3. There is loss on two fronts: Waitlisted passenger are unable to travel, and Railway has to refund the ticket fare to such passengers. The Railway also loses if berths go vacant on the same route where a waitlisted passenger was unable to travel.
4. In order to avoid accommodations going vacant in different classes of a train, an upgradation scheme was introduced in 2006, wherein passengers with lower-class tickets are upgraded against vacant accommodation available in upper classes, and that too without paying anything extra. However, there was no scheme to take care of upgradation or transfer across different trains running between the same origin-destination pairs.
5. In order to meet this requirement, an ATAS was conceptualised and introduced in November 2015 under the name Vikalp, where an optional facility was given to passengers remaining waitlisted at the time of charting to shift to an alternate train.

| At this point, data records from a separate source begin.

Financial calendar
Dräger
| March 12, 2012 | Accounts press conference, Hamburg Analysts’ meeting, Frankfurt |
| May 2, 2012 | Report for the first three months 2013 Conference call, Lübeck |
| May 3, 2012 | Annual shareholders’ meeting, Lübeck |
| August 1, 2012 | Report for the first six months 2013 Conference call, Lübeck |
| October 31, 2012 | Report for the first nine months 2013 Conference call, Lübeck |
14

6. Initially, this scheme was introduced on the Delhi-Jammu and Delhi-Lucknow sectors with a limited scope of transferring passengers across Mail and Express trains. The scheme was subsequently reviewed and in April 2016 extended to five more sectors: Delhi-Howrah, Delhi-Chennai, Delhi-Mumbai, Delhi-Bengaluru and Delhi-Secunderabad. The scope of the scheme was limited to similar-category of trains: Passengers could not be shifted across all categories of trains.
7. From April 1, the Vikalp scheme is being expanded to provide shifting of waitlisted passengers of one train across trains of all categories. And this can happen without the payment of the difference in fare in the trains.
8. Through the Vikalp scheme, a passenger booked in a normal train can be shifted to an alternate train, including Rajdhanis, Humsafars, Durontos, a Shatabdi, as well as special and Suvidha trains.
9. This is expected to optimise berth utilisation across all trains, carry more passengers and increase earnings by reducing refunds of waitlisted tickets.
10. The expanded Vikalp scheme will be available on e-tickets to start with, but will later be extended to passenger reservation system (PRS) tickets.